Ölpreise im Aufwind | Aktuelle Ölmarkt-News vom 05.05.2020

um 11:30 Uhr von Benjamin Stelse

Ölpreise - Entwicklungen am Ölmarkt

Die Entwicklung der Rohölpreise muss mit Blick auf die letzten Wochen als äußerst turbulent beschrieben werden. Nachdem der Future-Kontrakt der US-Ölsorte WTI vor rund zwei Wochen erstmals in der Geschichte des Ölmarktes ins Minus rutschte, sodass Käufer dafür bezahlt wurden, wenn Sie Öl abnahmen, folgte in den letzten Tagen eine regelrechte Aufwärts-Rally, die auch zu Beginn der neuen Woche weiter fortgeführt wurde. Ungewöhnlich ist aktuell auch, dass der jüngste Aufwärtstrend der Notierungen, aktuell kaum Einfluss auf die Preise für Heizöl zu haben scheint, da diese i.d.R. als wichtiger Indikator für die Entwicklung der Heizölpreise gelten.

Während die Rohölpreise in den zurückliegenden Monaten nahezu konstant unter Druck standen und sowohl die US-Ölsorte WTI als auch die europäische Sorte BRENT zwischenzeitlich auf die niedrigsten Stände seit 1999 fielen, sind die jüngsten Zuwächse bei beiden Rohölsorten bemerkenswert. So stieg der Preis der für Europa relevanten Sorte BRENT innerhalb einer Woche um 9,3 Dollar/Barrel (159 Liter) auf 28,4 $/b und somit um kräftige 48 Prozent. Die US-Sorte West Texas Intermediate (WTI) notierte am Dienstagmorgen bei 21,8 $/b und somit noch deutlichere 10,6 Dollar/Barrel höher als am Dienstag vor einer Woche, was einem Plus von rund 95 Prozent entspricht.

Auslöser für die über Wochen anhaltenden Preisrückgänge und die bis Anfang letzter Woche als „chaotisch“ beschriebenen Zustände am Ölmarkt war in erster Linie die Corona–Krise, sowie die daraus resultierenden Folgen für die Weltwirtschaft. So steht einem beispiellosen Nachfrageeinbruch aufgrund der anhaltenden Pandemie, weiterhin ein viel zu hohes Rohölangebot in Kombination mit fehlenden Lager- kapazitäten gegenüber. Nach den ersten Lockerungen des Corona-Lock-Downs, konnte sich die globale Nachfrage zuletzt etwas erholen.


Die sich andeutenden Stabilisierungstendenzen am Ölmarkt sind das Ergebnis von gleich mehreren Faktoren. Neben der leicht gestiegenen Nachfrage, zeigt der gestiegene Ölpreis der letzten Woche vor allem auf dem US-Markt Wirkung. Nachdem die Anzahl der amerikanischen Schieferöl-Förderanlagen auf den tiefsten Stand seit Anfang 2016 zurückgegangen ist, nahmen zuletzt eine Vielzahl von Bohranlagen ihre Arbeit wieder auf. Zurückzuführen ist dies auf die deutliche Steigerung des Rohölpreises, da die meisten Unternehmen erst ab einem Preis von rund 30 Dollar/Barrel gewinnbringend produzieren können.

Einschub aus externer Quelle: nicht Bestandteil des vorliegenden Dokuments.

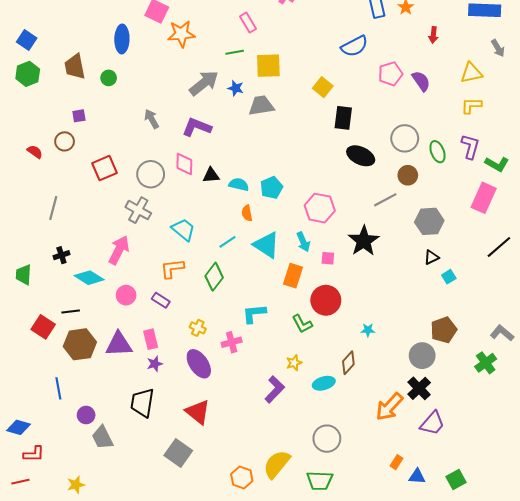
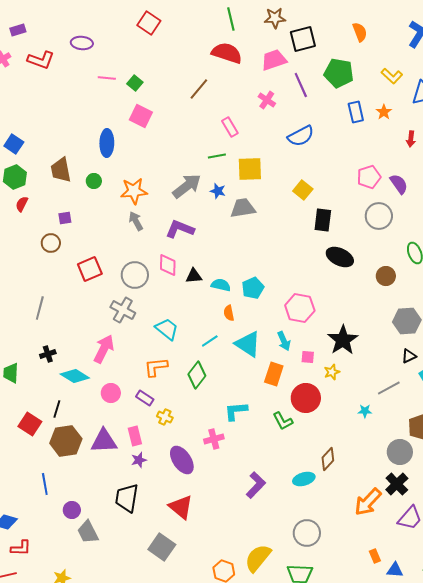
orange star: (181, 34) -> (134, 191), moved
blue semicircle: (355, 46) -> (301, 136), moved
gray circle: (405, 138) -> (379, 216), moved
red semicircle: (35, 152) -> (22, 204), moved, turned -98
gray line: (385, 200) -> (389, 388), moved
black line: (71, 312) -> (57, 409), turned -66
yellow cross: (198, 328) -> (165, 417), moved
cyan star: (368, 330) -> (365, 411), moved
yellow star: (294, 363) -> (332, 372), moved
orange rectangle: (397, 462) -> (375, 556), turned -56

Aufgrund der neusten Spannungen zwischen China und den USA blicken Teilnehmer nun auch wieder auf die weitere Entwicklung im Verhältnis der beiden größten Volkswirtschaften der Welt. Auch wenn eine erneute Eskalation zwischen den beiden Wirtschaftsmächten von Marktteilnehmern aktuell noch als unwahrscheinlich eingeschätzt wird, so zeigte bereits der vorherige Handelsdisput, dass beide Nationen durchaus dazu bereits sind, mit ernsthaften Konsequenzen für die eigene, aber auch die Weltwirtschaft leben zu können.

Auch wenn die Notierungen in der letzten Woche im zweistelligen Prozentbereich kletterten und sich die preistreibenden Effekte mehrten, überwiegen weiterhin die Indikatoren, die die Rohölpreise schnell wieder nach unten ziehen könnten. Trotz erster Fördermengen-Reduzierungen herrscht auf dem Ölmarkt weiterhin eine massive Überversorgung, die in den letzten Wochen die globalen Öllager bis an ihre Kapazitätsgrenzen gebracht hat. Bis diese Lagerbestände wieder abgebaut werden können, werden wohl mehrere Jahre vergehen. Eine kurzfristige Prognose fällt aufgrund der entgegengesetzten Indikatoren aktuell besonders schwer, wobei wir nicht davon ausgehen, dass die Notierungen in den nächsten Tagen die Aufwärts-Rally mit vergleichbare Steigerungsraten  weiter fortführen werden.